Obtaining the consensus-based atlas of predicted cross-feeding interactions

To calculate a consensus-based set of cross-feeding predictions, we performed 100 independent runs of GutCP. For every link predicted over all the 100 runs, we measured its prevalence, that is, the fraction of runs in which GutCP discovered the link. To determine which links were inferred by GutCP more often than expected purely by chance, we also calculated a null distribution, which was equivalent to a binomial distribution; in the null, the probability of a link being discovered by chance was the average number of links discovered in any individual run (~140), divided by the total number of discoverable links. We used the null distribution to assign a P value to each discovered link, and assigned those links with P < 10−3 as part of our consensus-based set of cross-feeding predictions (Supplementary Table 1). Increasing or decreasing the P value threshold within the order of magnitude did not change the number of consensus predictions by >5%.

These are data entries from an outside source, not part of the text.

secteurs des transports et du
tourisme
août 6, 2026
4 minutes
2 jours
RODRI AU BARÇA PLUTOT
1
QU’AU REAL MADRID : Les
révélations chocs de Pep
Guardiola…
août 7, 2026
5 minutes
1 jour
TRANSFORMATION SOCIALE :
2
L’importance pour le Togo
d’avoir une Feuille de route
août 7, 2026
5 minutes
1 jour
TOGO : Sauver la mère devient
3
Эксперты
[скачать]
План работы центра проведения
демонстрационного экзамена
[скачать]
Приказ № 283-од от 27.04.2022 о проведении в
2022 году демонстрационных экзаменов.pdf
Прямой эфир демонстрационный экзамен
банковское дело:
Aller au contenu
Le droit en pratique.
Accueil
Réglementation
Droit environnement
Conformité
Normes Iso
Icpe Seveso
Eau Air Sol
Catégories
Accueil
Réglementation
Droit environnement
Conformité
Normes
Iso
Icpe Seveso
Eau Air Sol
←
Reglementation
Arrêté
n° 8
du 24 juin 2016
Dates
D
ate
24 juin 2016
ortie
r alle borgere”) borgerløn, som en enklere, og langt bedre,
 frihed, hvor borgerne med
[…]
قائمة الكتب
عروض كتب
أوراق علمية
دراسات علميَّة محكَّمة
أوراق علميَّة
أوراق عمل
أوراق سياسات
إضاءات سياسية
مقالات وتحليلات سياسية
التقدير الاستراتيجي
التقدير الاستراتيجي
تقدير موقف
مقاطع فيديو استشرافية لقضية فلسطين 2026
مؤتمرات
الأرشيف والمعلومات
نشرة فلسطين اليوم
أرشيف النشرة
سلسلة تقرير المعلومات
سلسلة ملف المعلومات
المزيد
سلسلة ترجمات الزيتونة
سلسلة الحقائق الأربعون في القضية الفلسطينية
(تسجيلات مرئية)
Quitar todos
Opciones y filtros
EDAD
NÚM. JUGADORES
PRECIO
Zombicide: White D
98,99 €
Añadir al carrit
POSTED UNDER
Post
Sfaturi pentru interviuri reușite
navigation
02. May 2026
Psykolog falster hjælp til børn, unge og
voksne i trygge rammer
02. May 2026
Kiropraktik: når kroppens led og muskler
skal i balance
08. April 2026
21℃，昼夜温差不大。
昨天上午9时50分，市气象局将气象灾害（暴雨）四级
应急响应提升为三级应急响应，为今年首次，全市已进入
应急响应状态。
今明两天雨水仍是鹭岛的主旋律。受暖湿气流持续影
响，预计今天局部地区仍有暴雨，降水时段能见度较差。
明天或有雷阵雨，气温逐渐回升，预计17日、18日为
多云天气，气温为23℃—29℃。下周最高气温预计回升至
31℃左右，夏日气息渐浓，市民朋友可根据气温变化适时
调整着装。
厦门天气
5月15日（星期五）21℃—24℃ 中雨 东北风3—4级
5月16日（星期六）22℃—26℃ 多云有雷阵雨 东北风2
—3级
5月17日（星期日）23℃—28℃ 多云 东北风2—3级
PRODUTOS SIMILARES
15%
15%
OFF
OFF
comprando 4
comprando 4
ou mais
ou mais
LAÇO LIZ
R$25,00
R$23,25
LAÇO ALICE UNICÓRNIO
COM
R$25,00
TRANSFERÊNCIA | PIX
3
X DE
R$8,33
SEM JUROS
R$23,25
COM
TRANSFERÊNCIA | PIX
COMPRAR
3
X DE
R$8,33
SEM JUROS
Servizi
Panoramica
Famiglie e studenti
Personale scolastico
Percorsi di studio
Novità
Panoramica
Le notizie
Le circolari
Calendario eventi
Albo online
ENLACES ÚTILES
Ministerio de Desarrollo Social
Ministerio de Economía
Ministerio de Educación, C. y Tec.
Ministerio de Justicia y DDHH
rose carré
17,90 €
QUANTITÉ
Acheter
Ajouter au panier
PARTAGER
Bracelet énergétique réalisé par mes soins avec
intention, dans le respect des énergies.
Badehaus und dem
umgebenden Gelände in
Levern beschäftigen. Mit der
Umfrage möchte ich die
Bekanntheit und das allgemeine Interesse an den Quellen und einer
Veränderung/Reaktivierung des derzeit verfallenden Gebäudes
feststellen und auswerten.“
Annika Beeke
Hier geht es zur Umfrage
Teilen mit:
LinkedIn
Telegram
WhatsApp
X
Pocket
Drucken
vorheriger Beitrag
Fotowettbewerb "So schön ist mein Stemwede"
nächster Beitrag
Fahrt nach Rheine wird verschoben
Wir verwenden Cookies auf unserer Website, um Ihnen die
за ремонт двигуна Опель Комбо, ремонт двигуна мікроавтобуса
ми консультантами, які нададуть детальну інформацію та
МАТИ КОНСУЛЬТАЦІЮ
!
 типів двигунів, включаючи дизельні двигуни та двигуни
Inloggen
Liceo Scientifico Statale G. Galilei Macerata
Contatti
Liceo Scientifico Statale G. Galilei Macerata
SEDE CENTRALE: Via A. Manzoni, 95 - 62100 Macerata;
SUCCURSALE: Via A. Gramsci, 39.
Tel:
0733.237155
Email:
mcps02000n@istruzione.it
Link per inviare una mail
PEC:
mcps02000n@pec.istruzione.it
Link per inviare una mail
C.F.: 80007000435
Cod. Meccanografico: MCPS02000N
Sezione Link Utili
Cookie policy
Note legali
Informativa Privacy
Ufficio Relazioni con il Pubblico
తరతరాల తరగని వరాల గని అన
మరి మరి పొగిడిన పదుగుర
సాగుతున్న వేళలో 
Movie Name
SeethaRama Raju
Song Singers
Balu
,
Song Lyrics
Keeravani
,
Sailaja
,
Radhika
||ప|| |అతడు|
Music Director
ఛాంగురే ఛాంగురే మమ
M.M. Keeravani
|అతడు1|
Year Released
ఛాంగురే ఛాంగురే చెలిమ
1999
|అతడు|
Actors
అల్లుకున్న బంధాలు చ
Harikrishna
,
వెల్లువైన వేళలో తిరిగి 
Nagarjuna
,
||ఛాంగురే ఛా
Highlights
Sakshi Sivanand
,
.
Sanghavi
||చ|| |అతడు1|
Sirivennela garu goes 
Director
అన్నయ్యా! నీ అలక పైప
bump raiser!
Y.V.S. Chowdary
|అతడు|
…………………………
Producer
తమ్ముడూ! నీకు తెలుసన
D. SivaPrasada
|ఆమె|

Validating the predicted interactions using genome-scale metabolic models

To validate the set of interactions predicted by GutCP, we used genome-scale metabolic models, which make predictions about metabolic reactions from genome sequences but are known to overestimate the number of metabolic reactions between species and metabolites in the environment. We used the dataset from Garza et al.29, which contained over 1500 genome-scale metabolic models (GSMMs). We extracted only those models which were relevant to the 72 microbial species in our dataset. From each GSMM, we specifically extracted those reactions that were marked as extracellular, since those represented the consumption and production links that we are interested in (Supplementary Table 2). The extracted reactions also contained metabolites for which our dataset was missing experimental measurements, and we removed such reactions from our analysis. After extraction, we obtained a full list of all genome-based cross-feeding interactions relevant to the species and metabolites of interest (7381 predicted interactions). This list was a subset of all combinatorially possible interactions between these species and metabolites (31,824 total interactions); note that GutCP used the latter to propose new interactions (293 predicted interactions). Finally, to assess the overlap between GutCP’s predictions and the genome-scale predictions, we measured the fraction of cross-feeding interactions predicted by GutCP that were presented in this list of GSMM-based predictions. Note that while making predictions, we did not provide the genome-scale predictions as an input to GutCP.

Statistics

To calculate correlation coefficients throughout the study, we used Pearson’s correlation coefficient. Wherever we used P values, we explained in “Methods” how we calculated them, since, for all such measurements in the study, we calculated the associated null distributions from scratch. All statistical tests were performed using standard numerical and scientific computing libraries in the Python programming language (version 3.5.2) and Jupyter Notebook (version 6.1).

Reporting summary

Further information on research design is available in the Nature Research Reporting Summary linked to this article.